LISTED RECORDS:
__________________________________________________

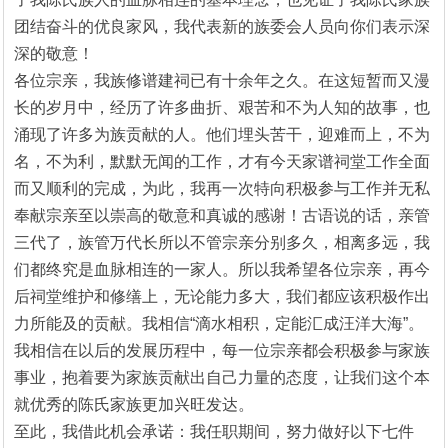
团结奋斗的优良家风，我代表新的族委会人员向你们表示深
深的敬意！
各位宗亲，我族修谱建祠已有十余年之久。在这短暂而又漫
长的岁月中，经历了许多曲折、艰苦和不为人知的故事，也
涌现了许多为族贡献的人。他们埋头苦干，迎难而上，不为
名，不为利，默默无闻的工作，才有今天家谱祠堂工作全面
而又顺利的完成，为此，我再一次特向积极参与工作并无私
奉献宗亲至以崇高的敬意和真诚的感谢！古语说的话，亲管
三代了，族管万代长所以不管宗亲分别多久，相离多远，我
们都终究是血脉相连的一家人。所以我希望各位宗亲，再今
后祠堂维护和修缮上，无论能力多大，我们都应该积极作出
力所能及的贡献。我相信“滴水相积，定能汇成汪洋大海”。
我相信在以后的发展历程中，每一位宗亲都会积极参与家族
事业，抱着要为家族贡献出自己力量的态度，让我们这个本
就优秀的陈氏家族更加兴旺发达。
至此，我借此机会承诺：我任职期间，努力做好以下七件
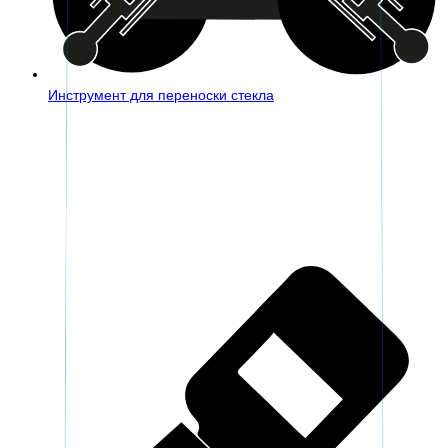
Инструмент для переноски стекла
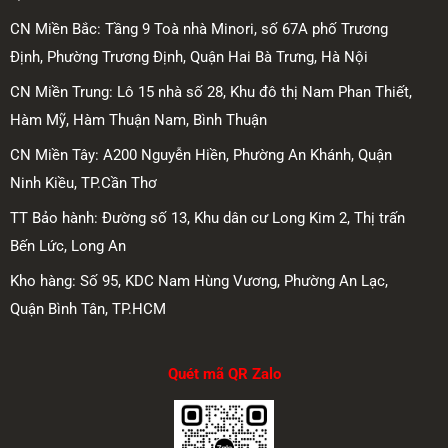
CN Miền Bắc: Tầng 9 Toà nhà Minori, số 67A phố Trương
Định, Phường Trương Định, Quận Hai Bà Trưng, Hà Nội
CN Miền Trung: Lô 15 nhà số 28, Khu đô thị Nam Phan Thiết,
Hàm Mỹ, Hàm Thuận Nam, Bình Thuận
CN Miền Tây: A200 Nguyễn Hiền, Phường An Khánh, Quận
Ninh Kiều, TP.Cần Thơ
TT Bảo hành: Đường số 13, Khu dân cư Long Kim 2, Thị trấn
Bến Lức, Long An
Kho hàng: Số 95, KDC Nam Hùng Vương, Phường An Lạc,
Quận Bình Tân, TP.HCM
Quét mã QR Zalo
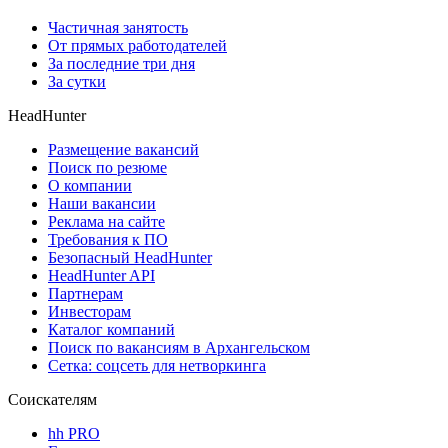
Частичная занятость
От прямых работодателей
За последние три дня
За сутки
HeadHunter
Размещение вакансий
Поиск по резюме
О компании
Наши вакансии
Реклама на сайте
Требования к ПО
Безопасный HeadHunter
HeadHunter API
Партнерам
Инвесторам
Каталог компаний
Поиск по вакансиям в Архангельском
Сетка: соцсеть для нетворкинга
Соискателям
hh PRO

__________________________________________________

PROBLEM DETAILS: An exact restatement of the entries above is needed; no picture may appear in it.

RESPONSE:
团结奋斗的优良家风，我代表新的族委会人员向你们表示深
深的敬意！
各位宗亲，我族修谱建祠已有十余年之久。在这短暂而又漫
长的岁月中，经历了许多曲折、艰苦和不为人知的故事，也
涌现了许多为族贡献的人。他们埋头苦干，迎难而上，不为
名，不为利，默默无闻的工作，才有今天家谱祠堂工作全面
而又顺利的完成，为此，我再一次特向积极参与工作并无私
奉献宗亲至以崇高的敬意和真诚的感谢！古语说的话，亲管
三代了，族管万代长所以不管宗亲分别多久，相离多远，我
们都终究是血脉相连的一家人。所以我希望各位宗亲，再今
后祠堂维护和修缮上，无论能力多大，我们都应该积极作出
力所能及的贡献。我相信“滴水相积，定能汇成汪洋大海”。
我相信在以后的发展历程中，每一位宗亲都会积极参与家族
事业，抱着要为家族贡献出自己力量的态度，让我们这个本
就优秀的陈氏家族更加兴旺发达。
至此，我借此机会承诺：我任职期间，努力做好以下七件
Инструмент для переноски стекла
CN Miền Bắc: Tầng 9 Toà nhà Minori, số 67A phố Trương
Định, Phường Trương Định, Quận Hai Bà Trưng, Hà Nội
CN Miền Trung: Lô 15 nhà số 28, Khu đô thị Nam Phan Thiết,
Hàm Mỹ, Hàm Thuận Nam, Bình Thuận
CN Miền Tây: A200 Nguyễn Hiền, Phường An Khánh, Quận
Ninh Kiều, TP.Cần Thơ
TT Bảo hành: Đường số 13, Khu dân cư Long Kim 2, Thị trấn
Bến Lức, Long An
Kho hàng: Số 95, KDC Nam Hùng Vương, Phường An Lạc,
Quận Bình Tân, TP.HCM
Quét mã QR Zalo
Частичная занятость
От прямых работодателей
За последние три дня
За сутки
HeadHunter
Размещение вакансий
Поиск по резюме
О компании
Наши вакансии
Реклама на сайте
Требования к ПО
Безопасный HeadHunter
HeadHunter API
Партнерам
Инвесторам
Каталог компаний
Поиск по вакансиям в Архангельском
Сетка: соцсеть для нетворкинга
Соискателям
hh PRO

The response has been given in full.